#### Goal of the exercise:
Copy out every line of the items below, leaving each one unchanged.

#### Data in this exercise:
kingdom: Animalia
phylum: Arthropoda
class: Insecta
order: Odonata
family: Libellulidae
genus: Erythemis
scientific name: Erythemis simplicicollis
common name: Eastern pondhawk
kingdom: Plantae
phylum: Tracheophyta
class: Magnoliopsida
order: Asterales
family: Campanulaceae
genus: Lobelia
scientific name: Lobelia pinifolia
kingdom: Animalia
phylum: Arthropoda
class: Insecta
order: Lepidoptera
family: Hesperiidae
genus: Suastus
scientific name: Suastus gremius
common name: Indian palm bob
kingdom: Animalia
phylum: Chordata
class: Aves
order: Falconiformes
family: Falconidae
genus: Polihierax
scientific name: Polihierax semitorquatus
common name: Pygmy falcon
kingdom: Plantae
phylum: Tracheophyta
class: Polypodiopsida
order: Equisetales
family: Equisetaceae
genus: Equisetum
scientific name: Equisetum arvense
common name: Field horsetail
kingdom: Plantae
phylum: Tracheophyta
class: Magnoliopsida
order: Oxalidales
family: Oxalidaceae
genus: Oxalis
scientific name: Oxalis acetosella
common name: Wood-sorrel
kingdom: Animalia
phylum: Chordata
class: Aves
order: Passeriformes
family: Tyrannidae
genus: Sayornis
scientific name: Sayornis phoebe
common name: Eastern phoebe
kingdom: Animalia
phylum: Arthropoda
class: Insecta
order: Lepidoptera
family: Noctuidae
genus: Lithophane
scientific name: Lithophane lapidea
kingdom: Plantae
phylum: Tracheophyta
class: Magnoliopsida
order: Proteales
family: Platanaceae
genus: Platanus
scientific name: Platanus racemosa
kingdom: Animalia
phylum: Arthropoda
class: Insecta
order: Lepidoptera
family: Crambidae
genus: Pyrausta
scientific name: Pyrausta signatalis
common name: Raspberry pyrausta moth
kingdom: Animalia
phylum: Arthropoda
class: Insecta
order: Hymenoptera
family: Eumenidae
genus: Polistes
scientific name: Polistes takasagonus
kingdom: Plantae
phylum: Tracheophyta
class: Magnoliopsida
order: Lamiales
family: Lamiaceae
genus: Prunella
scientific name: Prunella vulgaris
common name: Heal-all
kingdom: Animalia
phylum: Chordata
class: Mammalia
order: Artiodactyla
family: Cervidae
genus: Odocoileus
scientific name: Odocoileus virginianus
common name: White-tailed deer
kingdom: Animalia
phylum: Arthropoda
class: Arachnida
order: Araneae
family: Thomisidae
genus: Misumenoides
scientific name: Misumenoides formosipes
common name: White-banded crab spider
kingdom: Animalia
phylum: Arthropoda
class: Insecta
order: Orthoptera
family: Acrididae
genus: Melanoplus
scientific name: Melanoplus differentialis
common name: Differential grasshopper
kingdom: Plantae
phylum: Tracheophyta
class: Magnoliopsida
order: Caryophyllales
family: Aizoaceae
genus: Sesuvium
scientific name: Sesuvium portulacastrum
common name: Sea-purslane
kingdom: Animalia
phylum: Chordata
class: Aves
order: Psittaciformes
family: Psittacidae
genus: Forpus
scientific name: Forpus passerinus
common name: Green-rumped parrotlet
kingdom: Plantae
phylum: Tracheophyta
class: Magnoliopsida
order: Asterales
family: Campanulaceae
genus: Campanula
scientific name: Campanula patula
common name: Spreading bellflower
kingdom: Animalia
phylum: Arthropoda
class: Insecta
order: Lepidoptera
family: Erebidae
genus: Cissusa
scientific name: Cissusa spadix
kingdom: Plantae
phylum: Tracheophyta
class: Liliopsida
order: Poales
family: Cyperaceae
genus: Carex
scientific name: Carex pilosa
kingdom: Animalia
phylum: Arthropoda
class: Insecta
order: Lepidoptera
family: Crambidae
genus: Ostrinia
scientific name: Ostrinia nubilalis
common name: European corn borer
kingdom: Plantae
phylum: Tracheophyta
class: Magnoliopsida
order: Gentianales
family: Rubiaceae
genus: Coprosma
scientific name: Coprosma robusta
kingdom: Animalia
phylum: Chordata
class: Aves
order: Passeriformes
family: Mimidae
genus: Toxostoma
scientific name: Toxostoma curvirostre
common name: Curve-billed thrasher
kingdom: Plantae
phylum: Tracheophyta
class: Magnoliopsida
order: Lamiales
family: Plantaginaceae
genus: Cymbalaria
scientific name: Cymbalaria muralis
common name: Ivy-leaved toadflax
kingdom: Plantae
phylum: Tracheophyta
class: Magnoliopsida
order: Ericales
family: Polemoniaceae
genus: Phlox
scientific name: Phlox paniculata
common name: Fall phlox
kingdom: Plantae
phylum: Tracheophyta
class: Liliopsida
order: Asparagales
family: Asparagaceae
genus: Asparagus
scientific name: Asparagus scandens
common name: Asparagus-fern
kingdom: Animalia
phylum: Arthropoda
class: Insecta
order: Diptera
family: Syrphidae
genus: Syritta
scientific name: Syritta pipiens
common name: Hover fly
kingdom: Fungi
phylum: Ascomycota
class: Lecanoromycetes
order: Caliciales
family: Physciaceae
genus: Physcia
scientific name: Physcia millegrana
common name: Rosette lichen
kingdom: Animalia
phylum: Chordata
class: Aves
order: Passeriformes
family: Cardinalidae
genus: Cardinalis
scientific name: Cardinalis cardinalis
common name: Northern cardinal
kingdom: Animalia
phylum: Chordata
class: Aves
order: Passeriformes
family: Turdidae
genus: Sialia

#### Exercise response:
kingdom: Animalia
phylum: Arthropoda
class: Insecta
order: Odonata
family: Libellulidae
genus: Erythemis
scientific name: Erythemis simplicicollis
common name: Eastern pondhawk
kingdom: Plantae
phylum: Tracheophyta
class: Magnoliopsida
order: Asterales
family: Campanulaceae
genus: Lobelia
scientific name: Lobelia pinifolia
kingdom: Animalia
phylum: Arthropoda
class: Insecta
order: Lepidoptera
family: Hesperiidae
genus: Suastus
scientific name: Suastus gremius
common name: Indian palm bob
kingdom: Animalia
phylum: Chordata
class: Aves
order: Falconiformes
family: Falconidae
genus: Polihierax
scientific name: Polihierax semitorquatus
common name: Pygmy falcon
kingdom: Plantae
phylum: Tracheophyta
class: Polypodiopsida
order: Equisetales
family: Equisetaceae
genus: Equisetum
scientific name: Equisetum arvense
common name: Field horsetail
kingdom: Plantae
phylum: Tracheophyta
class: Magnoliopsida
order: Oxalidales
family: Oxalidaceae
genus: Oxalis
scientific name: Oxalis acetosella
common name: Wood-sorrel
kingdom: Animalia
phylum: Chordata
class: Aves
order: Passeriformes
family: Tyrannidae
genus: Sayornis
scientific name: Sayornis phoebe
common name: Eastern phoebe
kingdom: Animalia
phylum: Arthropoda
class: Insecta
order: Lepidoptera
family: Noctuidae
genus: Lithophane
scientific name: Lithophane lapidea
kingdom: Plantae
phylum: Tracheophyta
class: Magnoliopsida
order: Proteales
family: Platanaceae
genus: Platanus
scientific name: Platanus racemosa
kingdom: Animalia
phylum: Arthropoda
class: Insecta
order: Lepidoptera
family: Crambidae
genus: Pyrausta
scientific name: Pyrausta signatalis
common name: Raspberry pyrausta moth
kingdom: Animalia
phylum: Arthropoda
class: Insecta
order: Hymenoptera
family: Eumenidae
genus: Polistes
scientific name: Polistes takasagonus
kingdom: Plantae
phylum: Tracheophyta
class: Magnoliopsida
order: Lamiales
family: Lamiaceae
genus: Prunella
scientific name: Prunella vulgaris
common name: Heal-all
kingdom: Animalia
phylum: Chordata
class: Mammalia
order: Artiodactyla
family: Cervidae
genus: Odocoileus
scientific name: Odocoileus virginianus
common name: White-tailed deer
kingdom: Animalia
phylum: Arthropoda
class: Arachnida
order: Araneae
family: Thomisidae
genus: Misumenoides
scientific name: Misumenoides formosipes
common name: White-banded crab spider
kingdom: Animalia
phylum: Arthropoda
class: Insecta
order: Orthoptera
family: Acrididae
genus: Melanoplus
scientific name: Melanoplus differentialis
common name: Differential grasshopper
kingdom: Plantae
phylum: Tracheophyta
class: Magnoliopsida
order: Caryophyllales
family: Aizoaceae
genus: Sesuvium
scientific name: Sesuvium portulacastrum
common name: Sea-purslane
kingdom: Animalia
phylum: Chordata
class: Aves
order: Psittaciformes
family: Psittacidae
genus: Forpus
scientific name: Forpus passerinus
common name: Green-rumped parrotlet
kingdom: Plantae
phylum: Tracheophyta
class: Magnoliopsida
order: Asterales
family: Campanulaceae
genus: Campanula
scientific name: Campanula patula
common name: Spreading bellflower
kingdom: Animalia
phylum: Arthropoda
class: Insecta
order: Lepidoptera
family: Erebidae
genus: Cissusa
scientific name: Cissusa spadix
kingdom: Plantae
phylum: Tracheophyta
class: Liliopsida
order: Poales
family: Cyperaceae
genus: Carex
scientific name: Carex pilosa
kingdom: Animalia
phylum: Arthropoda
class: Insecta
order: Lepidoptera
family: Crambidae
genus: Ostrinia
scientific name: Ostrinia nubilalis
common name: European corn borer
kingdom: Plantae
phylum: Tracheophyta
class: Magnoliopsida
order: Gentianales
family: Rubiaceae
genus: Coprosma
scientific name: Coprosma robusta
kingdom: Animalia
phylum: Chordata
class: Aves
order: Passeriformes
family: Mimidae
genus: Toxostoma
scientific name: Toxostoma curvirostre
common name: Curve-billed thrasher
kingdom: Plantae
phylum: Tracheophyta
class: Magnoliopsida
order: Lamiales
family: Plantaginaceae
genus: Cymbalaria
scientific name: Cymbalaria muralis
common name: Ivy-leaved toadflax
kingdom: Plantae
phylum: Tracheophyta
class: Magnoliopsida
order: Ericales
family: Polemoniaceae
genus: Phlox
scientific name: Phlox paniculata
common name: Fall phlox
kingdom: Plantae
phylum: Tracheophyta
class: Liliopsida
order: Asparagales
family: Asparagaceae
genus: Asparagus
scientific name: Asparagus scandens
common name: Asparagus-fern
kingdom: Animalia
phylum: Arthropoda
class: Insecta
order: Diptera
family: Syrphidae
genus: Syritta
scientific name: Syritta pipiens
common name: Hover fly
kingdom: Fungi
phylum: Ascomycota
class: Lecanoromycetes
order: Caliciales
family: Physciaceae
genus: Physcia
scientific name: Physcia millegrana
common name: Rosette lichen
kingdom: Animalia
phylum: Chordata
class: Aves
order: Passeriformes
family: Cardinalidae
genus: Cardinalis
scientific name: Cardinalis cardinalis
common name: Northern cardinal
kingdom: Animalia
phylum: Chordata
class: Aves
order: Passeriformes
family: Turdidae
genus: Sialia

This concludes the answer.